Element 4: The breach caused your injury

Finally, you must connect the owner's failure to fix or warn to the injury you actually suffered. This is where same-day medical care and consistent treatment records do their work, tying the fractures, disc injury or concussion to the fall. Expect the owner to invoke the 'open and obvious' defense and Texas comparative fault. You can still recover as long as you're 50% or less responsible, with your share of fault reducing the recovery. Lose all four elements lined up, and the claim holds together.

Build your Pharr case from day one

Each element is easier to prove with early action: photograph the hazard, get an incident report, gather witnesses, keep your shoes, and see a doctor the same day. Then call us to preserve the video and logs before they disappear. Pharr is minutes from our McAllen office, the consultation is free, and you pay nothing unless we win.

Frequently asked questions

What's the difference between an invitee and a licensee in Texas?

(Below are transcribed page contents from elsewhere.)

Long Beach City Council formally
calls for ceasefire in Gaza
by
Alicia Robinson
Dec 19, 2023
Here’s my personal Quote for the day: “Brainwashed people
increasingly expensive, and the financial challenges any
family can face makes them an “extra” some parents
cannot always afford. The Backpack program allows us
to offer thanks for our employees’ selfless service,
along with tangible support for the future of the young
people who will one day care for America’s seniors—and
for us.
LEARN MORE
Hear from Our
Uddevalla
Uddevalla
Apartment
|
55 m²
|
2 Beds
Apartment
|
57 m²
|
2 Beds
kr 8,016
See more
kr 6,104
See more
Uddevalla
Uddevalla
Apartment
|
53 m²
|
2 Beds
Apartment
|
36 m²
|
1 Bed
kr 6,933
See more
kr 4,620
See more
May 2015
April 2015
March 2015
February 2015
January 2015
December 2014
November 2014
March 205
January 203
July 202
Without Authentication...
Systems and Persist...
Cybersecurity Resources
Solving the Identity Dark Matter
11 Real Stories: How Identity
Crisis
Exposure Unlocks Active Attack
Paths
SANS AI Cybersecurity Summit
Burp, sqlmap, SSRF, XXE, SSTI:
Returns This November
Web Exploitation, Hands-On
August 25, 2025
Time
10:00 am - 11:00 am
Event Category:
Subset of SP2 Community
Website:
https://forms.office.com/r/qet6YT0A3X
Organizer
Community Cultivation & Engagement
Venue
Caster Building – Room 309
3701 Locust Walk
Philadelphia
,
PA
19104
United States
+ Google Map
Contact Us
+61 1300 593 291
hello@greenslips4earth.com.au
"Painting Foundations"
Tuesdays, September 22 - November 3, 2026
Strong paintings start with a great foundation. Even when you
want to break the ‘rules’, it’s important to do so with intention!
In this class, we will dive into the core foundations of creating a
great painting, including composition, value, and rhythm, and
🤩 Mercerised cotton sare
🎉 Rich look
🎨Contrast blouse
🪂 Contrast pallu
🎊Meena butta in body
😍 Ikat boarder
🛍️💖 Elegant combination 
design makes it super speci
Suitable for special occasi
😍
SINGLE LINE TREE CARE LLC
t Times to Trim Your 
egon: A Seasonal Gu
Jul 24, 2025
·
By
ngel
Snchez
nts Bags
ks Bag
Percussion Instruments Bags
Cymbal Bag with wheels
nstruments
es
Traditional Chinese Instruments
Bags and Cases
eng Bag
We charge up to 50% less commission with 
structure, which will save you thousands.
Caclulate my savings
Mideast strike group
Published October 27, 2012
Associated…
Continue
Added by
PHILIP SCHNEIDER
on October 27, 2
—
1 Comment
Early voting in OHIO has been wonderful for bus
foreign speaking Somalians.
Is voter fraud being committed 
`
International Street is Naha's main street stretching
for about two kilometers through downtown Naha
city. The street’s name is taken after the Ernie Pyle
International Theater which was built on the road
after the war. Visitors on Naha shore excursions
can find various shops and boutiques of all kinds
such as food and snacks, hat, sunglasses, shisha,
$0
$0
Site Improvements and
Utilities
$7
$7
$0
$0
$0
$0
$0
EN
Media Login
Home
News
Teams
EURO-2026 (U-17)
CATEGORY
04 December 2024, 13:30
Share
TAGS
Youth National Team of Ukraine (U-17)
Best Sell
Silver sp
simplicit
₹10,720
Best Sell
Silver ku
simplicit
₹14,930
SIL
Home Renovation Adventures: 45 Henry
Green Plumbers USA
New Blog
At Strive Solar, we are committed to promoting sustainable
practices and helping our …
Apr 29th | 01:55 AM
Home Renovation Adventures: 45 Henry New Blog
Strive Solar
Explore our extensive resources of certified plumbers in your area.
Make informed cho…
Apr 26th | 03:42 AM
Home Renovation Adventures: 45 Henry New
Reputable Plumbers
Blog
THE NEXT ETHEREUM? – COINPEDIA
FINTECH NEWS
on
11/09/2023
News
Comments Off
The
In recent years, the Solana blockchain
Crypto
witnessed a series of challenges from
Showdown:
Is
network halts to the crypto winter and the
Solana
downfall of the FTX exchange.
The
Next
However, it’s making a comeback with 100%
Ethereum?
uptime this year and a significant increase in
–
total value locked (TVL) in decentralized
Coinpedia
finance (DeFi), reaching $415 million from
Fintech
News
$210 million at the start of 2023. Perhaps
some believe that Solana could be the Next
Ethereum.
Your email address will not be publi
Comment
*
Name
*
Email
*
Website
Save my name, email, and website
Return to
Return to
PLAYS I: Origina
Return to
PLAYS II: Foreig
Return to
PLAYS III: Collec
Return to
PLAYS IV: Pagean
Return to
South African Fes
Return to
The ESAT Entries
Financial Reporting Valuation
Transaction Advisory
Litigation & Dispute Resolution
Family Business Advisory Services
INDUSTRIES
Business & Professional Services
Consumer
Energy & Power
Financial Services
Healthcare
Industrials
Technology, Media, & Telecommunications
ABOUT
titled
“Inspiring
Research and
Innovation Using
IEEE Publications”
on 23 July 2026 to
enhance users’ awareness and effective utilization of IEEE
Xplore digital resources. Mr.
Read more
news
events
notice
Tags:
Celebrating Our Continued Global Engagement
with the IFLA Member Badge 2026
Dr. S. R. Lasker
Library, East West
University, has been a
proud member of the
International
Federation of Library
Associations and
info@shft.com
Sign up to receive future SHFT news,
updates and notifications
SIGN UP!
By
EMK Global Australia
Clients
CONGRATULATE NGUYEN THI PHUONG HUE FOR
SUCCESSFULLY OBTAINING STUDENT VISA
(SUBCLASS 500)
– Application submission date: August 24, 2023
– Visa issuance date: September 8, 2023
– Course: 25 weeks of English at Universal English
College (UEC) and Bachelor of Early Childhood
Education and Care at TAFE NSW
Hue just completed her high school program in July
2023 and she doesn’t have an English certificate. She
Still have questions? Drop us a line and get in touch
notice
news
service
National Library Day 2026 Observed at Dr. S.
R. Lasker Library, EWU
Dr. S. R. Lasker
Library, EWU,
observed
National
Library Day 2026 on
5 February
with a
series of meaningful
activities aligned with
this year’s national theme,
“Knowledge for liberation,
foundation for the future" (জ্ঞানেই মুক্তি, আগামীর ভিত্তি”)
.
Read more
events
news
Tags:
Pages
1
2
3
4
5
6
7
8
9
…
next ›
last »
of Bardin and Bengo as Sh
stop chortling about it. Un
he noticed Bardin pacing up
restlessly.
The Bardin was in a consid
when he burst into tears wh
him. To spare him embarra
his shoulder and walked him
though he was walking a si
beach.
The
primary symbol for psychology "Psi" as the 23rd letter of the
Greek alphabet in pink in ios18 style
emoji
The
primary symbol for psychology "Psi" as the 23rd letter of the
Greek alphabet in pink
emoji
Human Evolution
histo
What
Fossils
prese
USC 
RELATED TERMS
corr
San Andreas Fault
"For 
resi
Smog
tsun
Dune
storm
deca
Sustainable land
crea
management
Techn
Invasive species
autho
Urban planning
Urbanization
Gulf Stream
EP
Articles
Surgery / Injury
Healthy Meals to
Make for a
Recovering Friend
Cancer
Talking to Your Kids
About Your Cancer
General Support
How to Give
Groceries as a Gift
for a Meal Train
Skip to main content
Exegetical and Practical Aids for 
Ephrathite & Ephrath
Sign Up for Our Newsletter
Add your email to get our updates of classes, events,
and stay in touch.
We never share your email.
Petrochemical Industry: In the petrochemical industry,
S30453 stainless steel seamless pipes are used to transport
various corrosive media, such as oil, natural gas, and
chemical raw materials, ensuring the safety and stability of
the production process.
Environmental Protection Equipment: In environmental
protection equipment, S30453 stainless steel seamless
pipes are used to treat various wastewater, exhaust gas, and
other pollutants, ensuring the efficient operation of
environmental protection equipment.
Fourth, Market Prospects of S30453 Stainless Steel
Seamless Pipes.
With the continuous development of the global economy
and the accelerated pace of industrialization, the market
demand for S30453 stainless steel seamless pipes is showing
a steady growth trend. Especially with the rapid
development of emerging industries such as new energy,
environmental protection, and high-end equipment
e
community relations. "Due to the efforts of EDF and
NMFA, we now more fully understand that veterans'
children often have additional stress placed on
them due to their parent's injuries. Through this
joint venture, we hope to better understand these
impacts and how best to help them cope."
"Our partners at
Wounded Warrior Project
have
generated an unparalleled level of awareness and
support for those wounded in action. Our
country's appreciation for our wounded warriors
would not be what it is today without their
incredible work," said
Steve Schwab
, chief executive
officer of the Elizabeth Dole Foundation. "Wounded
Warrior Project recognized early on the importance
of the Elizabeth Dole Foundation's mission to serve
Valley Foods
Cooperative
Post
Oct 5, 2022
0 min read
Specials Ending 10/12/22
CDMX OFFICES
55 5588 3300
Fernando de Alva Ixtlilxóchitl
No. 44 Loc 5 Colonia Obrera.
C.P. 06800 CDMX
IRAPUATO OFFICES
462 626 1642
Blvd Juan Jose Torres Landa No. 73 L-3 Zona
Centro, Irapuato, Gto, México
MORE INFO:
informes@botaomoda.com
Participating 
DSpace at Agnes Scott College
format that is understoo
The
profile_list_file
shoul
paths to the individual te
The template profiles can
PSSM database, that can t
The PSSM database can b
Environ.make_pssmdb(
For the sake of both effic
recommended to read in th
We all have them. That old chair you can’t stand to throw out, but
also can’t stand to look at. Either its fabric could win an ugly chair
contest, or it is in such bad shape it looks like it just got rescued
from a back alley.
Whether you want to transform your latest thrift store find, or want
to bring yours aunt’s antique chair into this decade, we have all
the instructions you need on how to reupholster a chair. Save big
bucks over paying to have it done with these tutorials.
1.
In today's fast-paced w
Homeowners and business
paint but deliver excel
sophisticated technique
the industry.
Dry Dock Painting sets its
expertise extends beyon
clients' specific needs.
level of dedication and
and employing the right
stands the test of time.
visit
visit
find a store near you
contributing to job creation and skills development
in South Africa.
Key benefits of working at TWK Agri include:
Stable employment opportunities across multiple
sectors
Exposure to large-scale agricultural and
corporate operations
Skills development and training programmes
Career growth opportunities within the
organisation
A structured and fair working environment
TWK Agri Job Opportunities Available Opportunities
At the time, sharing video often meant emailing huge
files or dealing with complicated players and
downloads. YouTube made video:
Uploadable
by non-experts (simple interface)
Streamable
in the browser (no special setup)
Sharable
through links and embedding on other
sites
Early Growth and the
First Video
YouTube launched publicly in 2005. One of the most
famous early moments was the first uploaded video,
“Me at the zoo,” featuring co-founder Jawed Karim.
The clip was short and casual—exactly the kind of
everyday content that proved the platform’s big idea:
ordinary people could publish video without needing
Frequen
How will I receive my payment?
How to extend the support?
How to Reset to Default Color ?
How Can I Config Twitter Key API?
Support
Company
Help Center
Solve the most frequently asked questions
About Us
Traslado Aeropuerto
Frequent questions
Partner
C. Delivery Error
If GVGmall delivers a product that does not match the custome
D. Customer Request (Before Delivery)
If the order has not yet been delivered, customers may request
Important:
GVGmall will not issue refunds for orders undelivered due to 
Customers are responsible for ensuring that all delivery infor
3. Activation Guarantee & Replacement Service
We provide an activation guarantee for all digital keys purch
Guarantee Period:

An invitee is on the property for the owner's business benefit, like a shopper, and is owed the highest duty of care. A licensee is there with permission but not for business, like a social guest, and is owed a lesser duty. Your status affects what the owner had to do to keep you safe.

What is 'constructive notice' in a Pharr fall case?

It means the hazard existed long enough that a reasonable inspection should have found it, even if no one actually saw it. Proving how long the condition was there — often with time-stamped video and sweep logs — is central to establishing constructive notice.